Task instructions:
1 – Translate this sentence from the barrel shifter text into Spanish: "A sequential shift register (shown in Figure 4-10) is slow because it takes one clock per bit in the worst case."
2 – Answer these questions from the barrel shifter text:
(a) In which bit of the condition code register does the imagined CPU save the bit lost during a shift?
(b) How many 8:1 selectors are needed to build an 8-bit shifter?
(c) What value of S shifts the outputs right by two?

Text extract:
+ + + +
The value of the MSB (most significant bit) lost when left-shifting or the LSB (least significant bit) when right-shifting is often needed, so it’s saved in the condition code register. Let’s make believe that our CPU saves it in the O bit.
You might have noticed that everything in the ALU looks like it can be implemented in combinatorial logic except these shift instructions. You can build shift registers out of flip-flops where the contents are shifted one bit position per clock.
A sequential shift register (shown in Figure 4-10) is slow because it takes one clock per bit in the worst case.
Figure 4-10: A sequential shift register
We can solve this by constructing a barrel shifter entirely out of combinatorial logic using one of our logic building blocks, the selector (refer back to Figure 2-47). To build an 8-bit shifter, we would need eight of the 8:1 selectors.
There is one selector for each bit, as shown in Figure 4-11.
Figure 4-11: A combinatorial barrel shifter
The amount of right shift is provided on S0-2. You can see that with no shift (000 for S), input bit 0 (I0) gets passed to output bit 0 (O0), I1 to O1, and so on. When S is 001, the outputs are shifted right by one because that’s the way the inputs are wired up to the selector. When S is 010, the outputs are shifted right by two, and so on. In other words, we have all eight possibilities wired and just select the one we want.
You may wonder why I keep showing these logic diagrams as if they’re built out of old 7400 series parts. Functions such as gates, multiplexors, demultiplexors, adders, latches, and so on are available as predefined components in integrated circuit design systems. They’re used just like the old components, except instead of sticking lots of the 7400 series parts I mentioned in Chapter 2 onto a circuit board, we now assemble similar components into a single chip using design software.
+ + + +
[Collection entries]

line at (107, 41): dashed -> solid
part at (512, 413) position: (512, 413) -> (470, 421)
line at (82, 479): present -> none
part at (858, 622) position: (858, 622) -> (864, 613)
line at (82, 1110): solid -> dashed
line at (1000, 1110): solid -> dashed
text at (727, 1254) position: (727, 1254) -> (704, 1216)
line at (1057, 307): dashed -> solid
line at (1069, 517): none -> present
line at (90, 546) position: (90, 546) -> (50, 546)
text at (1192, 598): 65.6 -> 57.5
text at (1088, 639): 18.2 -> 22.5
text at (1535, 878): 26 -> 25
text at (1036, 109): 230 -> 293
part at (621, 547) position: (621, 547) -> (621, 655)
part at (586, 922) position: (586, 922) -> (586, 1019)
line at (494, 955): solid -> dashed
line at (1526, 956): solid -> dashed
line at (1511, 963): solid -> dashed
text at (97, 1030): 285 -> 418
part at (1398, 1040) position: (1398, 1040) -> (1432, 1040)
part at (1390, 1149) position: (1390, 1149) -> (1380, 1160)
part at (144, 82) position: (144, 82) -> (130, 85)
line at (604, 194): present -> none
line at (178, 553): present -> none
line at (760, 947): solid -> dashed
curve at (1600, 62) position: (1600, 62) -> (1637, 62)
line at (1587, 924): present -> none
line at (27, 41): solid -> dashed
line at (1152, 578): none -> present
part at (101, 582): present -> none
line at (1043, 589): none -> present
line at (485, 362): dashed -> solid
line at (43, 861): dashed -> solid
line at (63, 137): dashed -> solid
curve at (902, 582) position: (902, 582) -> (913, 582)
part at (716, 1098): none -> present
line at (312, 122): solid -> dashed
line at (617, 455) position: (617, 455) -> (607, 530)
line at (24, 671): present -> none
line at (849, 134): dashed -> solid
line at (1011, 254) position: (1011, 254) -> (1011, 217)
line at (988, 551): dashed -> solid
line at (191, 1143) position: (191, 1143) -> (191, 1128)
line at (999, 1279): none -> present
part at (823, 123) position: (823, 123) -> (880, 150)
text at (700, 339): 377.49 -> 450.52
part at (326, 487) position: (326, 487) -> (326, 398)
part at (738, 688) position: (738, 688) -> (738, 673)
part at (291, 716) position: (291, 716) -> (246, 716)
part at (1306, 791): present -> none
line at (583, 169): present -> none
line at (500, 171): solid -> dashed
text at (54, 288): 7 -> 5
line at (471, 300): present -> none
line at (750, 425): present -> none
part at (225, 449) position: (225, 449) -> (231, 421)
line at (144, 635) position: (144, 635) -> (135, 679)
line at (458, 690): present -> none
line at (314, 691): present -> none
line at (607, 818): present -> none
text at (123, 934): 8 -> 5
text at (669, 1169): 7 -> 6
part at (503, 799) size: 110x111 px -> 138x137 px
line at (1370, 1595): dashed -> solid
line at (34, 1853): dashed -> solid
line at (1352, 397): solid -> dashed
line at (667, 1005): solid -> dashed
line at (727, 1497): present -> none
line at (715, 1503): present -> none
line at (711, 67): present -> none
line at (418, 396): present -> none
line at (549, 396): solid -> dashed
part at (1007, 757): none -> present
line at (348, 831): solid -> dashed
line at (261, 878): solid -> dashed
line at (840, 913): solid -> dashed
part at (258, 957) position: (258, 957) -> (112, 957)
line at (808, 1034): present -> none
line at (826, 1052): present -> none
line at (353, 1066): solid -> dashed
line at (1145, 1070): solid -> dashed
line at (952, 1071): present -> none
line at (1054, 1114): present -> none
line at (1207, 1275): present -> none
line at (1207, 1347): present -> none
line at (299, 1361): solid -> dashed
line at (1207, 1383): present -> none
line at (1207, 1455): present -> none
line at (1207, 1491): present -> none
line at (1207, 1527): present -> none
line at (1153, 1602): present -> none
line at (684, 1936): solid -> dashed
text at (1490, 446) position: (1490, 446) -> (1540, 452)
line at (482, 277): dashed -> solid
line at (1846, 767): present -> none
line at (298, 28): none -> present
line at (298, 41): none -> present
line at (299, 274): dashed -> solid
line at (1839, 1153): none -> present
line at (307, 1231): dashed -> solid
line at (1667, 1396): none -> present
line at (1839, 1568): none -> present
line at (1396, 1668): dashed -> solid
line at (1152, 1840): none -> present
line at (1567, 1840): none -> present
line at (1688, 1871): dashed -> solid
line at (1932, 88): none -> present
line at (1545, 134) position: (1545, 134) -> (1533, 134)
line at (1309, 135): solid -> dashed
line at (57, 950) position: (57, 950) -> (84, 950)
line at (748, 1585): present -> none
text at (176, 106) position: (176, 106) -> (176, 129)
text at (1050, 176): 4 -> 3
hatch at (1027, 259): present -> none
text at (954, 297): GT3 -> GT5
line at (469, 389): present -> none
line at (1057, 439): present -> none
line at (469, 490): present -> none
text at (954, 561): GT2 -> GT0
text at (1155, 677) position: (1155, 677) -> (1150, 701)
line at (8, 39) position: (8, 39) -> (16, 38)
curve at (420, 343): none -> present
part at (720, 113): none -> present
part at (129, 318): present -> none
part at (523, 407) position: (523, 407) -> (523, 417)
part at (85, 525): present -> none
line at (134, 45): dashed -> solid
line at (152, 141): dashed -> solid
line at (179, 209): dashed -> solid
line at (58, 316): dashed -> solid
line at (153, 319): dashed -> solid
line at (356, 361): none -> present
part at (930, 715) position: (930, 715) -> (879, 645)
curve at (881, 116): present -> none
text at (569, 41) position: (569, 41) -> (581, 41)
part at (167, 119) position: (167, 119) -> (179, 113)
+ + + +
Task solutions:
1 – Un registro de desplazamiento secuencial (mostrado en la Figura 4-10) es lento porque, en el peor de los casos, requiere un ciclo de reloj por bit.

2 –
(a) The O bit.
(b) Eight.
(c) 010.